Just in it for the “Lulz”.

But with the apparent ease that this is happening, you can see the dangers if the hacktivists were a more malicious group. Say like Nation State hackers who want to infect groups of systems from a target nation. Or gather pertinent credentials from users who think they are on a legitimate website, and not a spoofed one reached via DNS manipulation.

As you can see locking down these important DNS systems better be a top priority of EVERY nation.

OFFENSIVE COUNTER MEASURE

As mentioned earlier, Denial of Service attacks have not gone away and are still used en mass to tie up websites to make them unavailable. Many times Denial of Service attacks are nothing more than normal communication with a website, but multiplied over many times, from multiple users to tie up a server.

But can anything be done to stop this flood of traffic aimed at a site by thousands if not tens of thousands of attacking machines? Sure there is, according to the popular Patriot Hacker Jester, just reflect the traffic back at the attackers!

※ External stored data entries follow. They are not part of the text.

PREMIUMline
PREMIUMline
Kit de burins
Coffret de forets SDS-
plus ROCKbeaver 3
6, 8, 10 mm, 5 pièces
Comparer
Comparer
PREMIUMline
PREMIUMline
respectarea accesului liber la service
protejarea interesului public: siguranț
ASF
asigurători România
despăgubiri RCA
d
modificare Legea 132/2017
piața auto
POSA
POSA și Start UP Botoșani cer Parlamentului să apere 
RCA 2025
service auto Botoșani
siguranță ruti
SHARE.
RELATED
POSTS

During the latest Israel/ Gaza conflict, the hacker group Anonymous jumped in on the Hama’s side and attacked many Israeli websites. So of course, The Jester responded by shutting down 3 Hamas sites and their TV Channel. In response, according to The Jester’s website, Anonymous targeted his website.

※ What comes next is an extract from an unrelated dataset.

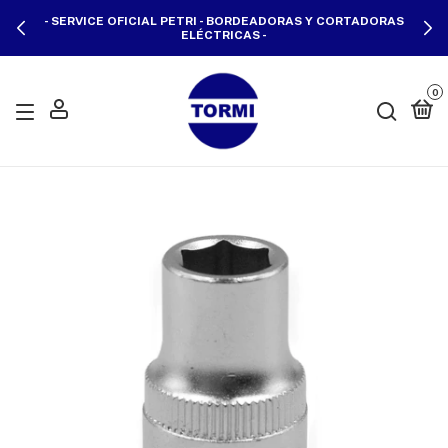
- SERVICE OFICIAL PETRI - BORDEADORAS Y CORTADORAS
ELÉCTRICAS -
0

So Jester just redirected his DNS server to point back at one of their servers, effectively forcing them to DoS their own server!

His website is protected by “CloudFlare” a popular proxy service that protects users from many attacks. When he saw the incoming attack, he simply told CloudFlare to point his website name “jesterscourt.mil.nf” to one that was supported by Anonymous:

“So I simply redirected my domain name to the Occupy ‘movement’s main website. Known as ‘occupytogether.org’. Remember #Anonhamas are big supporters of the Occupy Movement and many of their ‘members’ are also members of the Occupy Movement. Fair game.”

Denial of Service attacks can last for days or longer. Did the technique work?

Apparently, it did:

The Jester also talks about automatting this process, so when a DoS attack is detected, it automatically forwards the flood of traffic to a list of Anonymous supported sites.

It has been an interesting week. New DNS attacks and apparently new effective offensive counter measures. Will the average corporate website defend itself with The Jester’s techniques?

Probably not, but I could foresee some country’s government sites just might.